As you might expect, this being a fighting game the story isn’t anything special. Its shallow, brief, and worst of all the voice acting delivery is flat. Even The Witcher who happens to be voiced by his original voice actor, Doug Cockle falls flat. This is likely poor direction, not the actors fault.
Story aside, the gameplay is really what matters in a game like this, and I’m happy to say it doesn’t disappoint. The controls are primarily the same as the last SoulCalibur with one new addition. This takes the form of a special strike that is activated using the LT/L2 trigger. This attack allows the player to clash with their opponent in a sort of rock paper system. Now I’ve somehow managed to be good at this, but quite frankly I’m not sure why. Special finishers also return, and so do armor breaking effects.
The Gameplay we love
Over the years this franchise hasn’t changed much, so fans should feel right at home with the controls. You still have vertical and horizontal attacks along with kicks and the ability to guard, side step, throws, jump, and run. Combos can be chained together by mixing high, medium and low horizontal and vertical attacks to devastating effect. Those who really learn these systems will dominate, while those who just want to have fun can still pick this up and play with ease. SoulCalibur has always had a low bar for entry with a high bar for mastery, and this entry carries that torch.

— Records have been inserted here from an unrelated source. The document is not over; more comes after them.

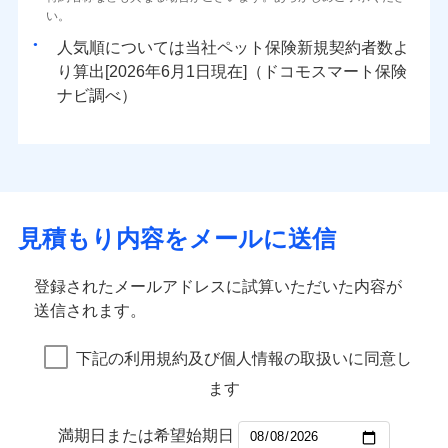
い。
人気順については当社
新規契約者数よ
り算出[
年
月
日現在]（ドコモスマート保険
ナビ調べ）
見積もり内容をメールに送信
登録されたメールアドレスに試算いただいた内容が
送信されます。
下記の利用規約及び個人情報の取扱いに同意し
ます
満期日または希望始期日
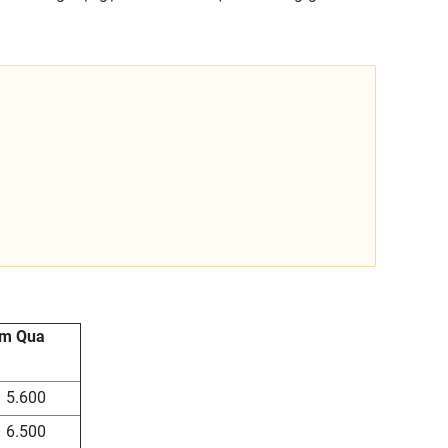
ôm Qua
– 5.600
– 6.500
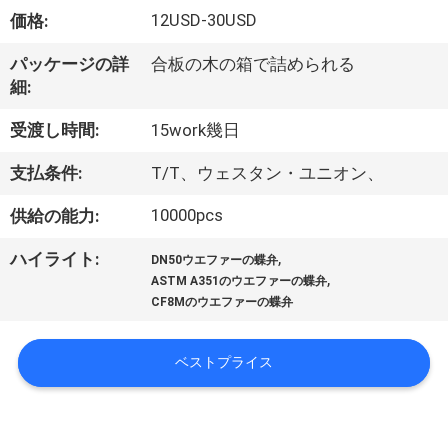
達
12USD-30USD
価格:
に
パッケージの詳
合板の木の箱で詰められる
つ
細:
い
受渡し時間:
15work幾日
て
支払条件:
T/T、ウェスタン・ユニオン、
10000pcs
供給の能力:
工
,
ハイライト:
場
DN50ウエファーの蝶弁
,
ASTM A351のウエファーの蝶弁
旅
CF8Mのウエファーの蝶弁
行
ベストプライス
品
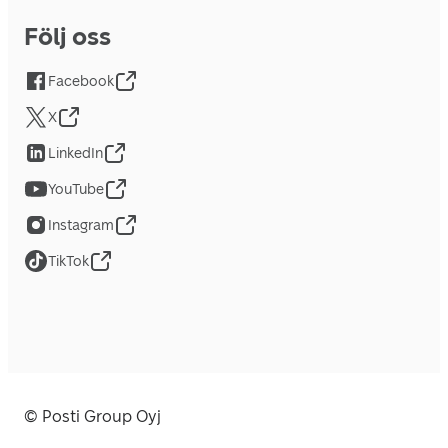
Följ oss
Facebook
X
LinkedIn
YouTube
Instagram
TikTok
© Posti Group Oyj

SoulCalibur VI is also a very good looking game. Characters look like you’d expect, and every outfit is customizable. You can even create your own characters, and those characters can even be used in a special story mode for created characters. Created characters use the same movesets for characters you have access to. Their armor, colors, and particle effects can be fully customized, and it’s one of the biggest highlights of the game.
This reboot of such an iconic franchise is easy to like if you’re a SoulCalibur fan who mains one of the included characters. It controls like you’d expect a SoulCaibur game to control and its visually what you’d expect too. The customizations are robust and can easily eat up most of your time. This game should be a perfect title to recommend, and I actually do recommend checking it out, but I must include a disclaimer with it.

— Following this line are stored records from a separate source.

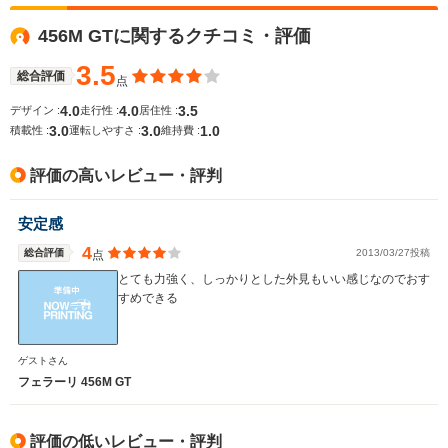
456M GTに関するクチコミ・評価
WLTCモード
-
-
-
燃費
3.5
総合評価
点
4.0
4.0
3.5
デザイン :
走行性 :
居住性 :
3.0
3.0
1.0
積載性 :
運転しやすさ :
維持費 :
排気量
5473cc
5748cc
5748cc
評価の高いレビュー・評判
駆動方式
FR
FR
FR
安定感
4
総合評価
2013/03/27投稿
点
とても力強く、しっかりとした外見もいい感じなのでおす
すめできる
ゲストさん
フェラーリ 456M GT
評価の低いレビュー・評判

A disclaimer to not buy the Tira DLC. If she’s your main then don’t get the game. It’s atrocious of Bandai Namco to take a veteran character and withhold her as DLC while including clones of her in the the game. It’s like selling a burger, removing part of the pattie, placing a picture of that part removed on the bag and offering to sell it to the customer. This is unnecessary, and for a good example just look at Super Smash Bros. Ultimate. That game has 68 characters and retails at a regular price of 60 dollars. Bandai Namco has no excuse. Tira shouldn’t be DLC, leave that for 2B and Geralt of Rivia.
The copy of SoulClaibur VI used for this review was provided to us by it’s publisher Bandai Namco.